| PROVIDED TEXT |

◇ ◇ ◇ ◇ ◇ ◇ ◇

The April 9 letter, from Southeastern Asset Management, argues that there are better offers on the table than the current $13.65-per-share deal with Silver Lake Partners for a leveraged buyout.

Dell issued a proxy statement last week detailing the background of the Silver Lake deal as well as other proposals from Icahn Enterprises and The Blackstone Group.

Related: Behind The Scenes Of Dell's Decision To Go Private

"We believe the proxy statement fails to make a case for shareholders to accept the $13.65 per share Michael Dell/Silver Lake buyout," wrote O. Mason Hawkins, chairman and CEO of Southeastern Asset Management, and G. Staley Cates, president and CIO, in the letter.

It is Southeastern Asset Management's second open letter to Dell since the Silver Lake deal was announced in February. Hawkins and Cates previously warned of a possible proxy fight and litigation if Dell continued with the Silver Lake deal.

"In our [first] letter to the Board, we stated that we would have been prepared to support a leveraged recapitalization and suggested it could have been done in the form of a $12 per share special dividend, a Dutch auction or another structure that would have allowed shareholders an opportunity to participate in Dell’s future. Despite the viability of such a transaction, the proxy statement shows that the board and special committee spent little time researching a leveraged recapitalization," Hawkins and Cates wrote in the April 9 letter. "The lengthy proxy statement only discusses the 'pros' and 'cons' of a leveraged recapitalization on a handful of pages and in only a cursory manner.

"The proxy statement also does not provide any real analysis or give any attention to solutions that would have either allowed shareholders to receive a large special dividend or to remain shareholders of a company with a smaller share base. It appears that neither the board nor the special committee aggressively pursued the leveraged recapitalization idea because senior management preferred a go-private transaction."

In addition, Southeastern Asset Management questions why Dell's board seems to focus on its End User Computing (EUC) business in the proxy and not its Enterprise Servers and Solutions (ESS) business, which Dell had previously highlighted as accounting for higher operating income than the EUC business.

◇ ◇ ◇ ◇ ◇ ◇ ◇

| AVAILABLE DATA |

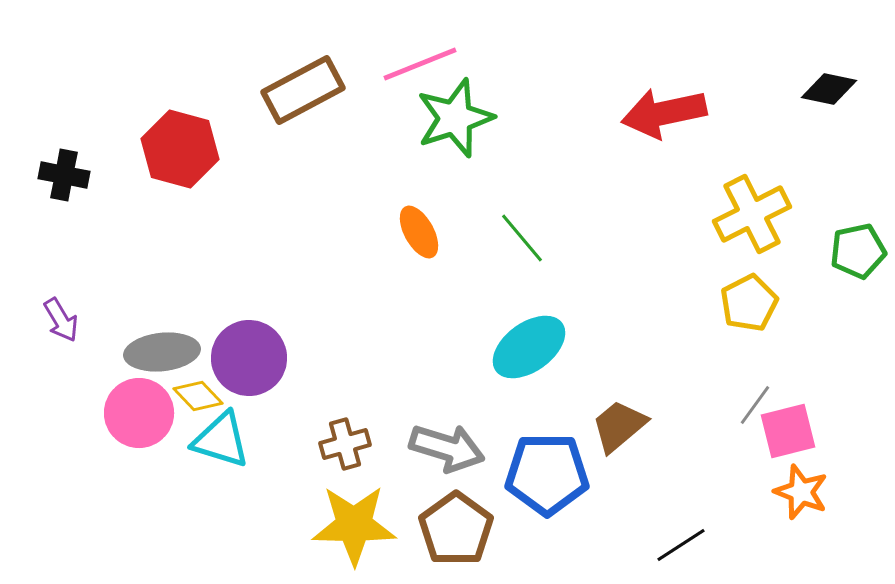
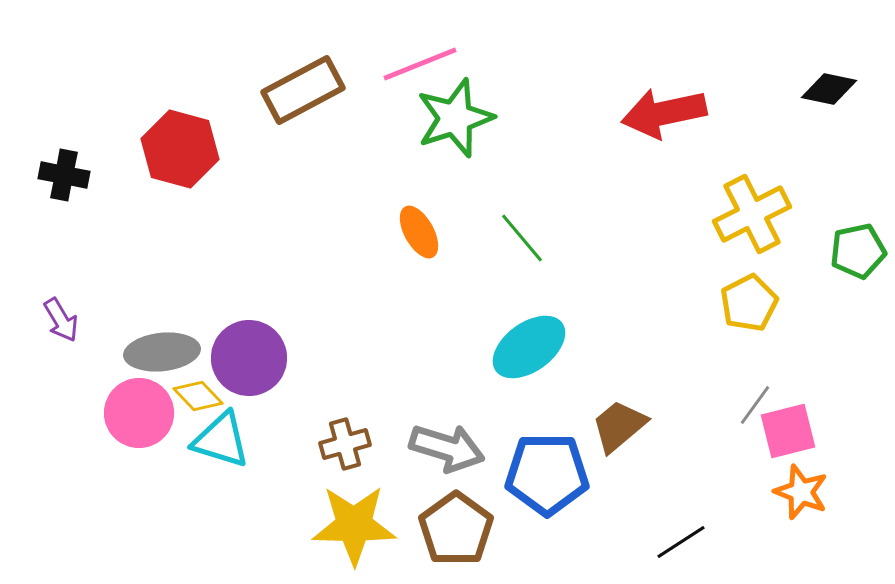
black line: moved 3 px up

◇ ◇ ◇ ◇ ◇ ◇ ◇

| GIVEN PROBLEM 1 |
Name every person mentioned in the Dell buyout article.
| GIVEN PROBLEM 2 |
Carry the Dell buyout article forward from its final sentence.
The lines above come from a source separate from the Dell buyout article.

| EXPECTED OUTPUT 1 |
O. Mason Hawkins, G. Staley Cates, Michael Dell

| EXPECTED OUTPUT 2 |
"Given this change in public positioning, Dell's shareholders should question why the Board is suddenly focused on EUC, and not on ESS -- which was previously believed to be the future of the business," Hawkins and Cates wrote.

Dell has spent more than $13 billion on acquisitions of non-PC businesses, which Southeastern approved of at the time, the men wrote. But now long-term investors are not "being given the opportunity to participate in the return on that $13 billion investment," they wrote.

The men also wrote that the board's initial approach to limit potential acquirers to firms that would allow Michael Dell to remain CEO and retain a large stake contributed to a "price that undervalues the company."

"The special committee has obtained two preliminary alternative proposals, both of which we view as superior," Hawkins and Cates wrote. "We view these proposals as superior primarily because each offers shareholders the opportunity to remain owners of Dell while also offering a higher cash price to owners who chose to exit their investment.

"Southeastern urges the special committee to negotiate and evaluate these alternatives in good faith and to recognize that offering shareholders a choice is a win/win outcome for all parties. We can call upon the special committee to work hard to make this possibility a reality," they wrote.